Mayer further informs his readers that “[a] black male is about two-thirds more likely to die between the ages of 18 and 22 than a white male.” Presumably we are to react with gasps of horror. But what Mayer does not mention is that this statistic is quite unrelated to racism’s purported effects on people’s physical well being. Among young black American males, homicide is now the leading cause of death, and of all black homicide victims in the United States, some 94 percent are slain by other blacks. But Professor Mayer’s calculus does not compel him to let anything as mundane as a fact interfere with his self-satisfied indulgence in moral preening and conspicuous racial humility.
Quite plainly, Mayer finds it all but impossible to say anything positive about the allegedly imperialistic, violent, unjust, and racist nation where he resides.
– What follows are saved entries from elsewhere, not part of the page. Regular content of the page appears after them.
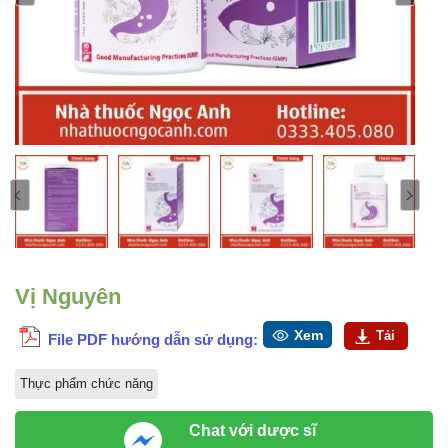
Vị Nguyên
Xem
Tải
File PDF hướng dẫn sử dụng:
Thực phẩm chức năng
Chat với dược sĩ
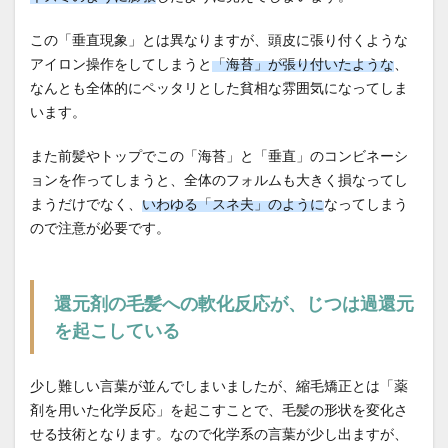
この「垂直現象」とは異なりますが、頭皮に張り付くような
アイロン操作をしてしまうと
「海苔」が張り付いたような
、
なんとも全体的にペッタリとした貧相な雰囲気になってしま
います。
また前髪やトップでこの「海苔」と「垂直」のコンビネーシ
ョンを作ってしまうと、全体のフォルムも大きく損なってし
まうだけでなく、
いわゆる「スネ夫」のように
なってしまう
ので注意が必要です。
還元剤の毛髪への軟化反応が、じつは過還元
を起こしている
少し難しい言葉が並んでしまいましたが、縮毛矯正とは「薬
剤を用いた化学反応」を起こすことで、毛髪の形状を変化さ
せる技術となります。なので化学系の言葉が少し出ますが、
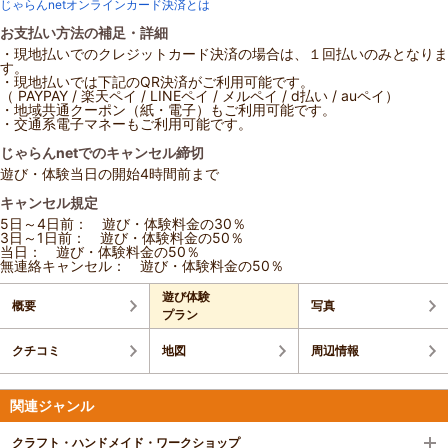
じゃらんnetオンラインカード決済とは
お支払い方法の補足・詳細
・現地払いでのクレジットカード決済の場合は、１回払いのみとなりま
す。
・現地払いでは下記のQR決済がご利用可能です。
（ PAYPAY / 楽天ペイ / LINEペイ / メルペイ / d払い / auペイ）
・地域共通クーポン（紙・電子）もご利用可能です。
・交通系電子マネーもご利用可能です。
じゃらんnetでのキャンセル締切
遊び・体験当日の開始4時間前まで
キャンセル規定
5日～4日前： 遊び・体験料金の30％
3日～1日前： 遊び・体験料金の50％
当日： 遊び・体験料金の50％
無連絡キャンセル： 遊び・体験料金の50％
遊び体験
概要
写真
プラン
クチコミ
地図
周辺情報
関連ジャンル
クラフト・ハンドメイド・ワークショップ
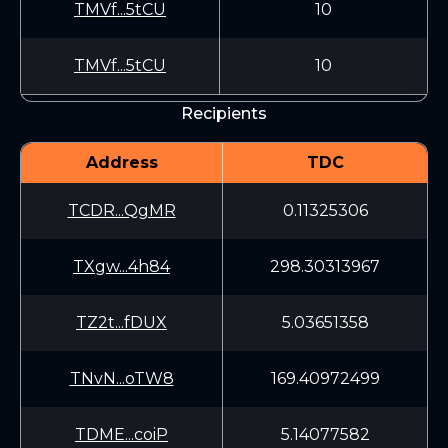
TMVf...5tCU
10
TMVf...5tCU
10
Recipients
Address
TDC
TCDR...QgMR
0.11325306
TXgw...4h84
298.30313967
TZ2t...fDUX
5.03651358
TNvN...oTW8
169.40972499
TDME...coiP
5.14077582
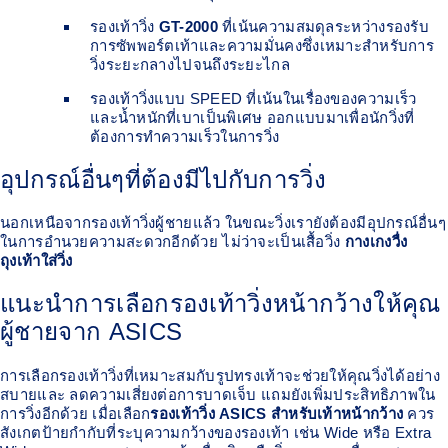
รองเท้าวิ่ง
GT-2000
ที่เน้นความสมดุลระหว่างรองรับ
การซัพพอร์ตเท้าและความมั่นคงซึ่งเหมาะสำหรับการ
วิ่งระยะกลางไปจนถึงระยะไกล
รองเท้าวิ่งแบบ SPEED ที่เน้นในเรื่องของความเร็ว
และน้ำหนักที่เบาเป็นพิเศษ ออกแบบมาเพื่อนักวิ่งที่
ต้องการทำความเร็วในการวิ่ง
อุปกรณ์อื่นๆที่ต้องมีไปกับการวิ่ง
นอกเหนือจากรองเท้าวิ่งผู้ชายแล้ว ในขณะวิ่งเรายังต้องมีอุปกรณ์อื่นๆ
ในการอำนวยความสะดวกอีกด้วย ไม่ว่าจะเป็นเสื้อวิ่ง
กางเกงวื่ง
ถุงเท้าใส่วิ่ง
แนะนำการเลือกรองเท้าวิ่งหน้ากว้างให้คุณ
ผู้ชายจาก ASICS
การเลือกรองเท้าวิ่งที่เหมาะสมกับรูปทรงเท้าจะช่วยให้คุณวิ่งได้อย่าง
สบายและ ลดความเสี่ยงต่อการบาดเจ็บ แถมยังเพิ่มประสิทธิภาพใน
การวิ่งอีกด้วย เมื่อเลือก
รองเท้าวิ่ง ASICS สำหรับเท้าหน้ากว้าง
ควร
สังเกตป้ายกำกับที่ระบุความกว้างของรองเท้า เช่น Wide หรือ Extra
Thus we may reasonably conclude that his contempt for America was on display again in April 2002 when he hosted, in his home, a fundraising reception for the Rosenberg Fund for Children (RFC), a foundation headed by Robert Meeropol, the youngest son of Ethel and Julius Rosenberg. Meeropol had come to Colorado, as his press release put it, to “warn that similarities between the anti-communist fervor of the 1950’s, and today’s crackdown on civil liberties amidst the war on terrorism, could spawn more miscarriages of justice.”
Meeropol’s foundation professes a commitment “to provide for the educational and emotional needs of children whose parents have suffered because of their progressive activities and who therefore are no longer able to provide fully for their children.” The implication of this mission statement, like that of Meeropol’s press release in the preceding paragraph, is that the Rosenbergs were unjustifiably punished for nothing more sinister than their participation in “progressive activities.” But in fact they were, beyond any doubt, traitors who broke American laws against espionage. In the 53 years since their execution, the evidence of their guilt has become ever-clearer.
The foundation that bears the Rosenbergs’ name features Leonard Peltier, the American Indian Movement activist who murdered two FBI agents in 1975, on its Advisory Board. The RFC website refers to Peltier, who is currently serving two consecutive life terms in federal prison, as a “political prisoner.” The RFC also claims close relationships with convicted terrorists Linda Evans and Tom Manning. Peltier, Evans, and Manning – who all promote themselves as artists as well as revolutionaries – have periodically donated such items as sketches, paintings and handmade quilts to RFC fundraising events.
Such is the nature of the foundation that Professor Mayer so avidly supports. And such are the values of a professor entrusted with educating young men and women at Colorado University.
Born September 27, 1937 in Frankfurt, Germany, Mayer earned a bachelor’s degree in philosophy from Oberlin College in 1959, and a Ph.D. in sociology from Stanford University in 1964. He has taught sociology ever since (from 1964-1969 at the University of Michigan, and from 1969 to the present at UC Boulder. Mayer has authored the books Mathematical Models of Group Structure (1975), and Analytical Marxism (1994). He also co-edited two books: Changes in the State: Causes and Consequences (1990), and War and Its Consequences: Lessons from the Persian Gulf Conflict (1994).